Au sujet des liens qui unissent différents arts au-delà de notre com­préhension, Lisa relate son expérience avec Bach : « En écoutant la Passion selon saint Matthieu, j’ai eu l’impression que c’était comme si l’encre captait la bonne fréquence. Ça me permettait de dessiner parfaitement en accord avec la musique, un peu hors de ma volonté. Ça part donc de l’inconscient avec la volonté d’exprimer quelque chose. Après, les choses se placent et se construisent… » Par la suite, Lisa a appris que, selon Fabienne Verdier peintre d’origine française, Bach était une porte d’entrée pour l’art, pour se mettre en disposition artistique. « Il y a des œuvres tellement grandes qu’elles touchent quelque chose de presque universel, de très profond. On possède l’Univers à l’intérieur de soi, et c’est comme si on puisait là-dedans », affirme Lisa Tognon.

Un tout…
Transformations, liens entre les arts… Ces thèmes ont inspiré le titre de la dernière exposition de Lisa à la Maison des arts de Laval, Passage, une presque rétrospective qui sera reprise au Musée des beaux-arts de Sherbrooke en 2012. L’artiste y expose également une installation créée à partir de papiers flottants et de ses anciennes plaques de gravure en cuivre, ainsi recyclées. Aussi de la partie, la danseuse Ginette Boutin a présenté sa chorégraphie inspirée de l’œuvre de Lisa Tognon.
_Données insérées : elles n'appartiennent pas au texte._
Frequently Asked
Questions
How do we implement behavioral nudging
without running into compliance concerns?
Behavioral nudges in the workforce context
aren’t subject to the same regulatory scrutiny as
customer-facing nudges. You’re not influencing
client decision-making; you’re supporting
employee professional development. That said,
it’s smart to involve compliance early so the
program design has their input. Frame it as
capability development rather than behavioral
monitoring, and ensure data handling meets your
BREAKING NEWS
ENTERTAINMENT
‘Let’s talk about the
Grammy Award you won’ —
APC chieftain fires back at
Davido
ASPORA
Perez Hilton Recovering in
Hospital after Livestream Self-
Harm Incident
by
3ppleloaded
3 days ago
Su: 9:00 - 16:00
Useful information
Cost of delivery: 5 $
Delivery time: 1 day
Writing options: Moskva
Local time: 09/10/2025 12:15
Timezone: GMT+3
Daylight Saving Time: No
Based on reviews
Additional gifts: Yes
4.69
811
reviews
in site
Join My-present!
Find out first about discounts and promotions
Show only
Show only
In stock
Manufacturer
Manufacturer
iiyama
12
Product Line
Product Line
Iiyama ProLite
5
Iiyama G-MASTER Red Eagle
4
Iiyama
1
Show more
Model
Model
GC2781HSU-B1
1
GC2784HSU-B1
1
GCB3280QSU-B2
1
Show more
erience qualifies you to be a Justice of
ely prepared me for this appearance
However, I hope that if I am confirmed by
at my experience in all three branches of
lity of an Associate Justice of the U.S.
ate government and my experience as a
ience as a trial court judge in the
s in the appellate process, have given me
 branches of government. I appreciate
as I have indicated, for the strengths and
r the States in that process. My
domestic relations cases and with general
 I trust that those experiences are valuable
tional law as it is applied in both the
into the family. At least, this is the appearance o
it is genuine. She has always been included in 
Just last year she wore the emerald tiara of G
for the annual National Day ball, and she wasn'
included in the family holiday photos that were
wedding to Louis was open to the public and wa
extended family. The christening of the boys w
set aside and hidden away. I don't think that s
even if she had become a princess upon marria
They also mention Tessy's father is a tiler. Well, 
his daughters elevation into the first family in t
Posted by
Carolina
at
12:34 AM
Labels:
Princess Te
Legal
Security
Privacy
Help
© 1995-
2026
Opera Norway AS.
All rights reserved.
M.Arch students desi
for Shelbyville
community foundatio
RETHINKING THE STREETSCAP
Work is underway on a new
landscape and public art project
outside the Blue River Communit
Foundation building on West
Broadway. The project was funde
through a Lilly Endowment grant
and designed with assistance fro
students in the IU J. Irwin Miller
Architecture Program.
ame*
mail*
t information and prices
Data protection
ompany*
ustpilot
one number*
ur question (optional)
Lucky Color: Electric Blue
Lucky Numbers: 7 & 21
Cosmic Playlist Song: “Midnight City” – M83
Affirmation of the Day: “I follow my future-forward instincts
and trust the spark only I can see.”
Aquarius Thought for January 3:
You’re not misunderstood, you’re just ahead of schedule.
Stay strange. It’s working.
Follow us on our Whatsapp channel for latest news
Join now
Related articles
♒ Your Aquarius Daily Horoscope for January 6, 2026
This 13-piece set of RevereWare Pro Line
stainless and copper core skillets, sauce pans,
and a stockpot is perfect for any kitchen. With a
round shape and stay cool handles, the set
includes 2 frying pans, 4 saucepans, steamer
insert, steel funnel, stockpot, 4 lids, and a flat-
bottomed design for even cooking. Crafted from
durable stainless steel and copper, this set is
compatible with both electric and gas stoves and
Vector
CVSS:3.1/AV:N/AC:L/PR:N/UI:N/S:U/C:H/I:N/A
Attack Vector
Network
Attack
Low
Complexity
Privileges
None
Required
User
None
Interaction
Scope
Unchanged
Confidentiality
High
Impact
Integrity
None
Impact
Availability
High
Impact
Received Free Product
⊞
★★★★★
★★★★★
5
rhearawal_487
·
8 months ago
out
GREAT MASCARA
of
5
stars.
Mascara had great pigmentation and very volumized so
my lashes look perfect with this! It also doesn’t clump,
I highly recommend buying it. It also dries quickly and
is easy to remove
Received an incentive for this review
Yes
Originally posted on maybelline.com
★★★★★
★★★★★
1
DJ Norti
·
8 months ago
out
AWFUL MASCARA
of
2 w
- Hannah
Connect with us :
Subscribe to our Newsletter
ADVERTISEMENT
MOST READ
Cette expérience a stimulé Lisa, qui aimerait travailler sur un ensemble. « Le son, la lumière, les ombres, les mots, l’écriture, la matière… J’aimerais que tout soit réuni dans une œuvre, une exposition comme une seule œuvre, lance-t-elle. Mais comme je travaille avec l’inconscient, je ne sais pas si je peux m’y rendre. Si je savais d’avance ce que je vais faire… »

Tous les jours, Lisa Tognon s’installe au papier et s’abandonne… « Si ça parle et que je sens une résonance, j’avance, confie l’artiste. Sinon, je passe à autre chose. » Le risque est là mais, comme elle le dit, il faut accepter d’avoir peur, il faut « apprivoiser la peur ».